Vous êtes également très largement impliqués dans le déploiement à venir de la filière industrielle de production d’énergie osmotique.
En effet. Dans l’optique du déploiement de cette nouvelle filière industrielle centrée sur la production d’énergie osmotique, nous avons besoin de travailler sur la réglementation : nous avons ainsi, ces derniers mois, contribué à faire entrer l’énergie osmotique dans la nouvelle directive européenne sur les énergies renouvelables RED III.

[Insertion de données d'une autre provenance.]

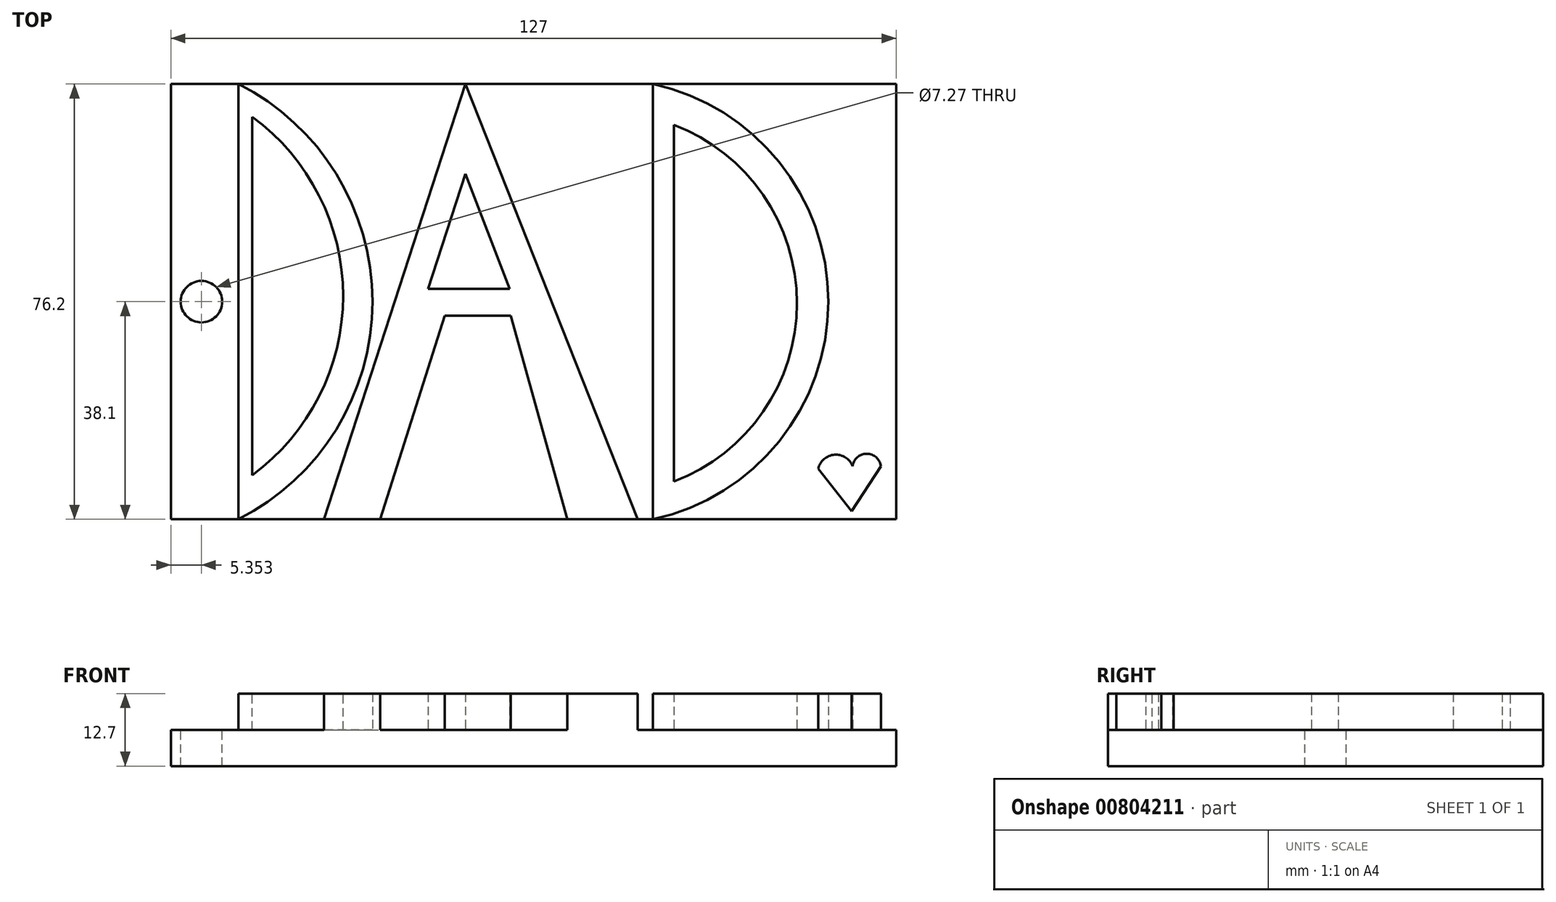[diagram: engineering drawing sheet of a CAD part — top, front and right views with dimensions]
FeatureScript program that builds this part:
annotation { "Feature Type Name" : "Feature", "Feature Type Description" : "" }
export const myFeature = defineFeature(function(context is Context, id is Id, definition is map)
    precondition{}
    {
        {
            var Q0;
            Q0=qCreatedBy(makeId("Top.planeOp"),FACE);
            var sketch = newSketch(context, id + "F0", { "sketchPlane" : qUnion([Q0])});
            skLineSegment(sketch, "E0", {"start": v(0, 0) * mm, "end": v(127, 0) * mm});
            skLineSegment(sketch, "E1", {"start": v(127, 0) * mm, "end": v(127, -76.2) * mm});
            skLineSegment(sketch, "E2", {"start": v(127, -76.2) * mm, "end": v(0, -76.2) * mm});
            skLineSegment(sketch, "E3", {"start": v(0, -76.2) * mm, "end": v(0, 0) * mm});
            skSolve(sketch);
        }
        {
            var Q0;
            Q0=makeQuery(id+"F0.imprint","IMPRINT",FACE,{"disambiguationData":[TD([[makeQuery(id+"F0.imprint","IMPRINT",EDGE,{"derivedFrom":sQuery(id+"F0.wireOp",EDGE,"E0")}),-1.0]])]});
            extrude(context, id + "F1", {"entities" : qUnion([Q0]), "depth" : 6.35 * mm, "offsetDistance" : 25.4 * mm});
        }
        {
            var Q0;
            Q0=makeQuery(id+"F1.opExtrude","CAP_FACE",FACE,{"disambiguationData":[OSD([sQuery(id+"F0.wireOp",EDGE,"E0"),sQuery(id+"F0.wireOp",EDGE,"E1"),sQuery(id+"F0.wireOp",EDGE,"E2"),sQuery(id+"F0.wireOp",EDGE,"E3")])],"isStart":false});
            var sketch = newSketch(context, id + "F2", { "sketchPlane" : qUnion([Q0])});
            skLineSegment(sketch, "E4", {"start": v(0, 0) * mm, "end": v(0, -38.1) * mm});
            skLineSegment(sketch, "E5", {"start": v(0, -38.1) * mm, "end": v(5.35, -38.1) * mm});
            skCircle(sketch, "E6", {"center": v(5.35, -38.1) * mm, "radius": 3.63 * mm});
            skSolve(sketch);
        }
        {
            var Q0;
            Q0=makeQuery(id+"F2.imprint","IMPRINT",FACE,{"disambiguationData":[TD([[makeQuery(id+"F2.imprint","IMPRINT",EDGE,{"derivedFrom":sQuery(id+"F2.wireOp",EDGE,"E6")}),1.0]])]});
            extrude(context, id + "F3", {"entities" : qUnion([Q0]), "operationType" : NewBodyOperationType.REMOVE, "endBound" : BoundingType.UP_TO_NEXT, "oppositeDirection" : true, "depth" : 25.4 * mm, "offsetDistance" : 25.4 * mm});
        }
        {
            var Q0;
            Q0=makeQuery(id+"F1.opExtrude","CAP_FACE",FACE,{"disambiguationData":[OSD([sQuery(id+"F0.wireOp",EDGE,"E0"),sQuery(id+"F0.wireOp",EDGE,"E1"),sQuery(id+"F0.wireOp",EDGE,"E2"),sQuery(id+"F0.wireOp",EDGE,"E3")])],"isStart":false});
            var sketch = newSketch(context, id + "F4", { "sketchPlane" : qUnion([Q0])});
            skLineSegment(sketch, "E7", {"start": v(0, 0) * mm, "end": v(11.84, 0) * mm});
            skLineSegment(sketch, "E8", {"start": v(11.84, 0) * mm, "end": v(11.84, -76.2) * mm});
            skArc(sketch, "E9", {"start": v(11.84, -76.2) * mm, "mid": v(35.29, -38.1) * mm, "end": v(11.84, 0) * mm});
            skSolve(sketch);
        }
        {
            var Q0;
            Q0=makeQuery(id+"F4.imprint","IMPRINT",FACE,{"disambiguationData":[TD([[makeQuery(id+"F4.imprint","IMPRINT",EDGE,{"derivedFrom":sQuery(id+"F4.wireOp",EDGE,"E8")}),1.0]])]});
            extrude(context, id + "F5", {"entities" : qUnion([Q0]), "operationType" : NewBodyOperationType.ADD, "depth" : 6.35 * mm, "offsetDistance" : 25.4 * mm});
        }
        {
            var Q0;
            Q0=makeQuery(id+"F5.opExtrude","CAP_FACE",FACE,{"disambiguationData":[OSD([sQuery(id+"F4.wireOp",EDGE,"E8"),sQuery(id+"F4.wireOp",EDGE,"E9")])],"isStart":false});
            var sketch = newSketch(context, id + "F6", { "sketchPlane" : qUnion([Q0])});
            skLineSegment(sketch, "E10", {"start": v(14.23, -5.75) * mm, "end": v(14.23, -68.48) * mm});
            skArc(sketch, "E11", {"start": v(14.23, -68.48) * mm, "mid": v(30.15, -37.11) * mm, "end": v(14.23, -5.75) * mm});
            skSolve(sketch);
        }
        {
            var Q0;
            Q0=makeQuery(id+"F6.imprint","IMPRINT",FACE,{"disambiguationData":[TD([[makeQuery(id+"F6.imprint","IMPRINT",EDGE,{"derivedFrom":sQuery(id+"F6.wireOp",EDGE,"E10")}),1.0]])]});
            extrude(context, id + "F7", {"entities" : qUnion([Q0]), "operationType" : NewBodyOperationType.REMOVE, "oppositeDirection" : true, "depth" : 6.35 * mm, "offsetDistance" : 25.4 * mm});
        }
        {
            var Q0;
            {var subQ0=sQuery(id+"F0.wireOp",EDGE,"E2");var subQ1=sQuery(id+"F0.wireOp",EDGE,"E1");var subQ2=sQuery(id+"F0.wireOp",EDGE,"E0");var subQ3=makeQuery(id+"F1.opExtrude","CAP_FACE",FACE,{"disambiguationData":[OSD([subQ2,subQ1,subQ0,sQuery(id+"F0.wireOp",EDGE,"E3")])],"isStart":false});Q0=makeQuery(id+"F5.boolean.opBoolean","SPLIT",FACE,{"disambiguationData":[TD([makeQuery(id+"F1.opExtrude","SWEPT_FACE",FACE,{"disambiguationData":[OSD([subQ1])]})])],"derivedFrom":subQ3});}
            var sketch = newSketch(context, id + "F8", { "sketchPlane" : qUnion([Q0])});
            skLineSegment(sketch, "E12", {"start": v(11.84, 0) * mm, "end": v(51.59, 0) * mm});
            skLineSegment(sketch, "E13", {"start": v(51.59, 0) * mm, "end": v(26.78, -76.2) * mm});
            skLineSegment(sketch, "E14", {"start": v(26.78, -76.2) * mm, "end": v(36.65, -76.2) * mm});
            skLineSegment(sketch, "E15", {"start": v(36.65, -76.2) * mm, "end": v(47.92, -40.57) * mm});
            skLineSegment(sketch, "E16", {"start": v(47.92, -40.57) * mm, "end": v(59.48, -40.57) * mm});
            skLineSegment(sketch, "E17", {"start": v(59.48, -40.57) * mm, "end": v(69.42, -76.2) * mm});
            skLineSegment(sketch, "E18", {"start": v(51.59, 0) * mm, "end": v(81.75, -76.2) * mm});
            skLineSegment(sketch, "E19", {"start": v(81.75, -76.2) * mm, "end": v(69.42, -76.2) * mm});
            skLineSegment(sketch, "E20", {"start": v(51.59, -15.76) * mm, "end": v(45.03, -35.89) * mm});
            skLineSegment(sketch, "E21", {"start": v(45.03, -35.89) * mm, "end": v(59.34, -35.89) * mm});
            skLineSegment(sketch, "E22", {"start": v(59.34, -35.89) * mm, "end": v(51.59, -15.76) * mm});
            skSolve(sketch);
        }
        {
            var Q0;
            Q0=makeQuery(id+"F8.imprint","IMPRINT",FACE,{"disambiguationData":[TD([[makeQuery(id+"F8.imprint","IMPRINT",EDGE,{"derivedFrom":sQuery(id+"F8.wireOp",EDGE,"E13")}),1.0]])]});
            extrude(context, id + "F9", {"entities" : qUnion([Q0]), "operationType" : NewBodyOperationType.ADD, "depth" : 6.35 * mm, "offsetDistance" : 25.4 * mm});
        }
        {
            var Q0;
            {var subQ0=sQuery(id+"F0.wireOp",EDGE,"E2");var subQ2=sQuery(id+"F0.wireOp",EDGE,"E1");var subQ3=makeQuery(id+"F1.opExtrude","SWEPT_FACE",FACE,{"disambiguationData":[OSD([subQ2])]});var subQ4=sQuery(id+"F0.wireOp",EDGE,"E0");var subQ5=makeQuery(id+"F1.opExtrude","CAP_FACE",FACE,{"disambiguationData":[OSD([subQ4,subQ2,subQ0,sQuery(id+"F0.wireOp",EDGE,"E3")])],"isStart":false});Q0=makeQuery(id+"F9.boolean.opBoolean","SPLIT",FACE,{"disambiguationData":[TD([subQ3])],"derivedFrom":makeQuery(id+"F5.boolean.opBoolean","SPLIT",FACE,{"disambiguationData":[TD([subQ3])],"derivedFrom":subQ5})});}
            var sketch = newSketch(context, id + "F10", { "sketchPlane" : qUnion([Q0])});
            skLineSegment(sketch, "E23", {"start": v(84.43, -76.2) * mm, "end": v(84.43, 0) * mm});
            skArc(sketch, "E24", {"start": v(84.43, -76.2) * mm, "mid": v(115.13, -38.1) * mm, "end": v(84.43, 0) * mm});
            skLineSegment(sketch, "E25", {"start": v(88.1, -7.16) * mm, "end": v(88.1, -69.6) * mm});
            skArc(sketch, "E26", {"start": v(88.1, -69.6) * mm, "mid": v(109.62, -38.38) * mm, "end": v(88.1, -7.16) * mm});
            skSolve(sketch);
        }
        {
            var Q0;
            Q0=makeQuery(id+"F10.imprint","IMPRINT",FACE,{"disambiguationData":[TD([[makeQuery(id+"F10.imprint","IMPRINT",EDGE,{"derivedFrom":sQuery(id+"F10.wireOp",EDGE,"E23")}),-1.0]])]});
            extrude(context, id + "F11", {"entities" : qUnion([Q0]), "operationType" : NewBodyOperationType.ADD, "depth" : 6.35 * mm, "offsetDistance" : 25.4 * mm});
        }
        {
            var Q0;
            {var subQ0=sQuery(id+"F0.wireOp",EDGE,"E2");var subQ2=sQuery(id+"F0.wireOp",EDGE,"E1");var subQ3=makeQuery(id+"F1.opExtrude","SWEPT_FACE",FACE,{"disambiguationData":[OSD([subQ2])]});var subQ4=sQuery(id+"F0.wireOp",EDGE,"E0");var subQ5=makeQuery(id+"F1.opExtrude","CAP_FACE",FACE,{"disambiguationData":[OSD([subQ4,subQ2,subQ0,sQuery(id+"F0.wireOp",EDGE,"E3")])],"isStart":false});Q0=makeQuery(id+"F11.boolean.opBoolean","SPLIT",FACE,{"disambiguationData":[TD([subQ3])],"derivedFrom":makeQuery(id+"F9.boolean.opBoolean","SPLIT",FACE,{"disambiguationData":[TD([subQ3])],"derivedFrom":makeQuery(id+"F5.boolean.opBoolean","SPLIT",FACE,{"disambiguationData":[TD([subQ3])],"derivedFrom":subQ5})})});}
            var sketch = newSketch(context, id + "F12", { "sketchPlane" : qUnion([Q0])});
            skLineSegment(sketch, "E27", {"start": v(113.35, -67.36) * mm, "end": v(119.22, -74.77) * mm});
            skLineSegment(sketch, "E28", {"start": v(119.22, -74.77) * mm, "end": v(124.32, -66.9) * mm});
            skArc(sketch, "E29", {"start": v(124.32, -66.9) * mm, "mid": v(121.85, -64.72) * mm, "end": v(119.38, -66.9) * mm});
            skArc(sketch, "E30", {"start": v(119.38, -66.9) * mm, "mid": v(116.2, -64.89) * mm, "end": v(113.35, -67.36) * mm});
            skSolve(sketch);
        }
        {
            var Q0;
            Q0=makeQuery(id+"F12.imprint","IMPRINT",FACE,{"disambiguationData":[TD([[makeQuery(id+"F12.imprint","IMPRINT",EDGE,{"derivedFrom":sQuery(id+"F12.wireOp",EDGE,"E27")}),1.0]])]});
            extrude(context, id + "F13", {"entities" : qUnion([Q0]), "operationType" : NewBodyOperationType.ADD, "depth" : 6.35 * mm, "offsetDistance" : 25.4 * mm});
        }
    });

Nous participons donc à la mise en place d’une nouvelle filière, avec nos partenaires en France et en Europe.
Plus largement, comment peut s’inscrire l’énergie osmotique dans le paysage des énergies renouvelables à l’avenir ?

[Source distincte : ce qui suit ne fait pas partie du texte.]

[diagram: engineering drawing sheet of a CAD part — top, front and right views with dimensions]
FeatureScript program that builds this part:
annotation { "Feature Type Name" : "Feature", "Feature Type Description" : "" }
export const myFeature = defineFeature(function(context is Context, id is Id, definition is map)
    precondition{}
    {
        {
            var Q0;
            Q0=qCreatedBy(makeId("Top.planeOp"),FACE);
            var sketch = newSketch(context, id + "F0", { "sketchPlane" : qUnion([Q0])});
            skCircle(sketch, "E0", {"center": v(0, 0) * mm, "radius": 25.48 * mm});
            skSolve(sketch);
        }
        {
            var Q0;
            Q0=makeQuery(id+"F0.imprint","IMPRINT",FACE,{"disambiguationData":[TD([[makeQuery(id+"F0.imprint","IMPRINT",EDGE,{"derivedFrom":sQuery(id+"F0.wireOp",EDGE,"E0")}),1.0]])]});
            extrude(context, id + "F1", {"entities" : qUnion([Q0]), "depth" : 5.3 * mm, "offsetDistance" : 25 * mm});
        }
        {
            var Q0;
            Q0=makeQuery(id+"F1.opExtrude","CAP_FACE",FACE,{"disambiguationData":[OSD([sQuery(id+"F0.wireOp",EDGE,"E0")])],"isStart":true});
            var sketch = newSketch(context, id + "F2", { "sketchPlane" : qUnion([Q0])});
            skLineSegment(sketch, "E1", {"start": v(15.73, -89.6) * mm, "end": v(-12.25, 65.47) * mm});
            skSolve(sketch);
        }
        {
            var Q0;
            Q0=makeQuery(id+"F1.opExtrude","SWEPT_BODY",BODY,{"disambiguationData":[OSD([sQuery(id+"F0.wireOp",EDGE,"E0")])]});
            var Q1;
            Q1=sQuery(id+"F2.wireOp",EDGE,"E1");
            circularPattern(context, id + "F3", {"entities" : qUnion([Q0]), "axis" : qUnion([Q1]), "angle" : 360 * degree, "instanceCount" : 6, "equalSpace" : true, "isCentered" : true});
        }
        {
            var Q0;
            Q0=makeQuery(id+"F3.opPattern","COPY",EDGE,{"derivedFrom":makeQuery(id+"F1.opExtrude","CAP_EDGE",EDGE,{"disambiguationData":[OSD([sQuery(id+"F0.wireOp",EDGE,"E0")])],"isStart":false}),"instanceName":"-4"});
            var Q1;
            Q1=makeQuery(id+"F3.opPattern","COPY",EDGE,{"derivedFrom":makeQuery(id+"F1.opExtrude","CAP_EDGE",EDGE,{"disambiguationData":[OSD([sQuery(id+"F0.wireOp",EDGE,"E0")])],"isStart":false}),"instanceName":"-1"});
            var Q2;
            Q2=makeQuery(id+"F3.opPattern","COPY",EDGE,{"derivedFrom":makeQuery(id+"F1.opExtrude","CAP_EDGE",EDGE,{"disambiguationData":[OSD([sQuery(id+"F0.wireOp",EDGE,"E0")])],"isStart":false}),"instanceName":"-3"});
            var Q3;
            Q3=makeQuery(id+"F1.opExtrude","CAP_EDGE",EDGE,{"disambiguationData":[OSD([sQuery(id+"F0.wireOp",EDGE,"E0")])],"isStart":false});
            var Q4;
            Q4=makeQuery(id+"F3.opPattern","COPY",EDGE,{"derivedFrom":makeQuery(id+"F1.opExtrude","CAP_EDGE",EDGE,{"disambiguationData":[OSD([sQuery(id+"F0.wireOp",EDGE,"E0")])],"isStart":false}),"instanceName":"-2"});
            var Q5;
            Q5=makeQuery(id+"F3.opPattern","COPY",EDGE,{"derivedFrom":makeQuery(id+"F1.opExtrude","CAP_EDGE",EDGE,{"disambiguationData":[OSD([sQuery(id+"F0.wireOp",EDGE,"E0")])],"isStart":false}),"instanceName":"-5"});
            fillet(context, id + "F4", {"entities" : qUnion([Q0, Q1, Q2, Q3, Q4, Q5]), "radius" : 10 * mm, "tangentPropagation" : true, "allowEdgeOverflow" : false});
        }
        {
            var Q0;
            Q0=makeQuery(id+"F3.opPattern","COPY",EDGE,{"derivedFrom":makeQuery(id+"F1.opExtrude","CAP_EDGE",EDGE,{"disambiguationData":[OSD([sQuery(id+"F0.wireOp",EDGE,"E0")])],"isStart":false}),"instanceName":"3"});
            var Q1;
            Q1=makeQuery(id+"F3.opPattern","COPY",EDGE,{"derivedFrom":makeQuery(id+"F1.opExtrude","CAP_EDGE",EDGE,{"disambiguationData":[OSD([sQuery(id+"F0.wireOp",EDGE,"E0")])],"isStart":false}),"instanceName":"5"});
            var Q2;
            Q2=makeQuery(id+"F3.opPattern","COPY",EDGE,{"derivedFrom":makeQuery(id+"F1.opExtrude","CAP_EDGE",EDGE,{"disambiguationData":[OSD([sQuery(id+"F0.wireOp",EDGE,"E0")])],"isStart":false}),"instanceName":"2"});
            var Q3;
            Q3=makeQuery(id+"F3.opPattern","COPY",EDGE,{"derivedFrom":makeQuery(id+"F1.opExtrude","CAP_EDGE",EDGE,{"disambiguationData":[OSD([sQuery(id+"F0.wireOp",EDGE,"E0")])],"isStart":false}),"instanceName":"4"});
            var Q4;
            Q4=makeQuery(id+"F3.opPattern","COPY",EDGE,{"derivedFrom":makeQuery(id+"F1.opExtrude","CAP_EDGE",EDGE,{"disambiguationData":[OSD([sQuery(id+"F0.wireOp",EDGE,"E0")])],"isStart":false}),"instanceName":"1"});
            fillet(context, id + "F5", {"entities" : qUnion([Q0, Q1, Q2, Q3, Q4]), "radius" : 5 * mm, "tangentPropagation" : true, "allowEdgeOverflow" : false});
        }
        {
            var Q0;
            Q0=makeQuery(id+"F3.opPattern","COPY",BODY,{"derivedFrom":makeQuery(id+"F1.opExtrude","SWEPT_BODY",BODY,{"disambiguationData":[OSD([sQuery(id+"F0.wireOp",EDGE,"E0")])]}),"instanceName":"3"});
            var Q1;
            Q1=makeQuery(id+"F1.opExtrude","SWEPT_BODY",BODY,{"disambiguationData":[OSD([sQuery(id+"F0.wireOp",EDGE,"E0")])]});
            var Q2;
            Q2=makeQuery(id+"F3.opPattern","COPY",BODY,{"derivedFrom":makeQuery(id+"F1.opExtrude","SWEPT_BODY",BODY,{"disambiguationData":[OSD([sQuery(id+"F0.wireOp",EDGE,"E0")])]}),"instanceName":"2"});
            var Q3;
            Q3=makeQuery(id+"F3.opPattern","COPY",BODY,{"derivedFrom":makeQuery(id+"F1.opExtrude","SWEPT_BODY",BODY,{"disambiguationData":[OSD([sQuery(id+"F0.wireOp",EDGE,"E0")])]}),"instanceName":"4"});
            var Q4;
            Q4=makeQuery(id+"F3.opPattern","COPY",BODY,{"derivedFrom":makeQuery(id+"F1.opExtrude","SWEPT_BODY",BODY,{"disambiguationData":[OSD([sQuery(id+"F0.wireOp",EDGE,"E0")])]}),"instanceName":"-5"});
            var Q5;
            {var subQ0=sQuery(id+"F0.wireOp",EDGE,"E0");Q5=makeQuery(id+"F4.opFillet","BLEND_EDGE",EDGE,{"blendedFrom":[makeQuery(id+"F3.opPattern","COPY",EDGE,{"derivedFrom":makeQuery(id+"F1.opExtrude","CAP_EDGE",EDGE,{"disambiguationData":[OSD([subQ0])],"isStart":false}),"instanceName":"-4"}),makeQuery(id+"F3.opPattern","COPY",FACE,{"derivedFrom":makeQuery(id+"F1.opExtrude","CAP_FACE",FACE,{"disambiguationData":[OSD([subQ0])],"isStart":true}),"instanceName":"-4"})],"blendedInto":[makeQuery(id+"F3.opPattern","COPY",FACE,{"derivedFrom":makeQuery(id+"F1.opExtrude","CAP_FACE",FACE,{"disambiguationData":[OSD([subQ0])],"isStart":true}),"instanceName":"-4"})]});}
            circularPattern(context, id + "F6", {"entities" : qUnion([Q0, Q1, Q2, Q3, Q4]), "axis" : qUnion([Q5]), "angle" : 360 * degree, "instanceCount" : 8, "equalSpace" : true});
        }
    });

Les prochaines générations d’énergies renouvelables, dont fait partie l’énergie osmotique, doivent selon toute évidence être totalement décarbonées, venir pallier les limites des énergies renouvelables traditionnelles de par leur flexibilité et leur permanence, et démontrer une acceptabilité en termes de paysage. On voit aujourd’hui que cette acceptabilité peut être un frein au déploiement massif de certaines technologies renouvelables.
Travaillez-vous au développement d’autres applications utilisant les membranes que vous avez mises au point ?
Notre technologie peut permettre de produire de l’hydrogène, directement sans apport d’électricité extérieure. Il y a aussi la possibilité d’exploiter d’autres sources d’énergie osmotique, sur les sites industriels par exemple, via la génération de gradients de salinité, pour exploiter les chaleurs perdues basse température. Cette piste fait l’objet d’un programme financé par l’Europe, qui a octroyé à Sweetch Energy une subvention de 2,5 millions d’euros pour travailler sur le sujet.
Enfin, il y a aussi des applications potentielles dans tout ce qui touche au traitement de l’eau, et plus généralement sur toutes les applications faisant appel à des membranes.